WASHINGTON. — Washington -- When the government agreed to break up the Bell telephone monopoly almost a decade ago, the largest corporate reorganization in U.S. history was certain to create confusion. One would hope that after eight years the new industry structure would be settled on a clear, positive course. Unfortunately, the end of the turmoil is not in sight and the worst may be yet to come.
On the positive side, the once-exclusive domain of Ma Bell was shaken by competitive forces that produced new services and lower prices for some people and businesses. The telephone-equipment market and the fledgling information service industry are real bright spots.
On the negative side, the break-up created seven regional Bell Operating Companies with a continuing monopoly on local service and the freedom to enter unregulated businesses. Unfortunately, as a recent report by the Consumer Federation of America shows, the ''Baby Bells'' have used their leverage to jack up local telephone rates, increase profits and undermine competition wherever it touches the local monopoly network.
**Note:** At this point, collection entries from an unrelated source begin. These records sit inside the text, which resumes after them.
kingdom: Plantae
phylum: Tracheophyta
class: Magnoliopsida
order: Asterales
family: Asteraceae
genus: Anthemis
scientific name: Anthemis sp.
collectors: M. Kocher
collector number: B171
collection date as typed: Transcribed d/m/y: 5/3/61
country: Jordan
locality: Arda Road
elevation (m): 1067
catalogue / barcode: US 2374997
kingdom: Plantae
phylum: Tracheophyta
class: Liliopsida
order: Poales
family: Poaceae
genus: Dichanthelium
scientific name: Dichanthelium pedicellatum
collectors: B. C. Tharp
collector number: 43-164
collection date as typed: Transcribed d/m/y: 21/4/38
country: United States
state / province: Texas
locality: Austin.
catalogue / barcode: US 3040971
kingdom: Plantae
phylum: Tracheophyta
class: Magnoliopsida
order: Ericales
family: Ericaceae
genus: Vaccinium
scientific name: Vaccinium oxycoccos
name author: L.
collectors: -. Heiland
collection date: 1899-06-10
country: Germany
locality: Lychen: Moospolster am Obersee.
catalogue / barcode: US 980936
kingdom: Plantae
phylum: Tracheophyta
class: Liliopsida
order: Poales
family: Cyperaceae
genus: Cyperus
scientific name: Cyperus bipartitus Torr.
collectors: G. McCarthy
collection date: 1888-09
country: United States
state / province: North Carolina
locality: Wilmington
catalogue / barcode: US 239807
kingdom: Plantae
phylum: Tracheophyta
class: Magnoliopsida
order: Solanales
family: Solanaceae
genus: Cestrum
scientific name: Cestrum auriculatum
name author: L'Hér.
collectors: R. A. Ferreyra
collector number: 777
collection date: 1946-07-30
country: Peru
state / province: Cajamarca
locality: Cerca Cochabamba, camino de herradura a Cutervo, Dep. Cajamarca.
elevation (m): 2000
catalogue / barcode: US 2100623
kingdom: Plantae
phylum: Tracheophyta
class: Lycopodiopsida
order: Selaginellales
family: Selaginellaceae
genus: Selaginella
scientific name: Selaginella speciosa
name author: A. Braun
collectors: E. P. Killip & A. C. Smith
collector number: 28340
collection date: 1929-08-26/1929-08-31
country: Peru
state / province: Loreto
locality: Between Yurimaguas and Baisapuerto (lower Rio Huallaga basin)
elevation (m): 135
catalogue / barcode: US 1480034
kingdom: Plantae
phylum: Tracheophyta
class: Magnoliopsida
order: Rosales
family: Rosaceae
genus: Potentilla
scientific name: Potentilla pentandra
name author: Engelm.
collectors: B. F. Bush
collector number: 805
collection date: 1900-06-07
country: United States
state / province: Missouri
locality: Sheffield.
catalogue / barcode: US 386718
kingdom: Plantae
A careful review of the record produces an alarming finding: the 1980s were the first decade since the turn of the century in which local rates have gone up in real terms. Behind these rate increases are overcharges on local bills of about $30 billion.
* Worse still, this money has not been used to improve service. It has been funneled into unregulated activities like real estate, foreign currency deals and the purchase of foreign telephone companies.
* Excessive local telephone rates are only part of the story. As the Bell companies moved into unregulated activities, their anti-competitive and anti-consumer behavior expanded sharply.
* The Baby Bells can make ratepayers foot the bill for unnecessary equipment and services. In Florida, Southern Bell used this ''gold plating'' to justify a speculative $100-million investment in fiber optic transmission lines.
* The Bells can load the cost of competitive services onto those of local phone service. NYNEX drained telephone revenues of morer than $100 million into an unregulated affiliate, then sought a rate hike to cover the shortfall.
* The Bells can restrict the supply of services, exploit consumer ignorance and engage in deceptive practices. Bell of Pennsylvania paid $42 million to settle charges that it had deceptively sold customers more ''intelligent network'' services than needed or desired.
* The Bells can charge costs to the wrong services and mis-allocate profits. Regulators in 19 states accused the Bells of allocating Yellow Page advertising profits of hundreds of millions of dollars to out-of-state subsidiaries rather than using them to keep phone rates down.
* The Bells can dictate whether, how and when competitors can deliver services over the local network. In Georgia, Southern Bell made it so difficult and expensive for competitors to offer voice messaging services that regulators had to order Bell to virtually cease all its own marketing.
* The Bells can use their captive rate bases to target consumers for new services. When consumers asked about competitive services, Pacific Bell referred them to its affiliates and kept them away from independent providers.
* The Bells also can use their clout and unique position to influence politicians and regulators. Michigan Bell recently used information from customer billing records to identify subscribers as targets of their lobbying. When they ''telemarketed'' these customers to support their position, they offered direct, free calls to legislators.
The end of abuse is nowhere in sight. Past problems occurred in spite of major restrictions on the businesses the Bells were allowed to go into, but even those restrictions are being lifted. The federal courts have already opened the door for them to enter the information services business and the Congress is considering letting them manufacture the equipment used in their networks.
As a result, the opportunity to abuse ratepayers, competitors and consumers is about to expand dramatically and the Bells have shown every inclination to exploit the situation. Only the Congress can prevent the Bell companies from extending their anti-consumer, anti-competitive practices into the information services market.
After $30 billion and dozens of cases of fraudulent marketing, blatant cross-subsidy and attacks on competition, enough is enough. The Congress must protect consumers from further rate hikes and expanding telephone monopolies.
Mark N. Cooper is director of research at the Consumer Federation of America, the nation's largest consumer-advocacy group.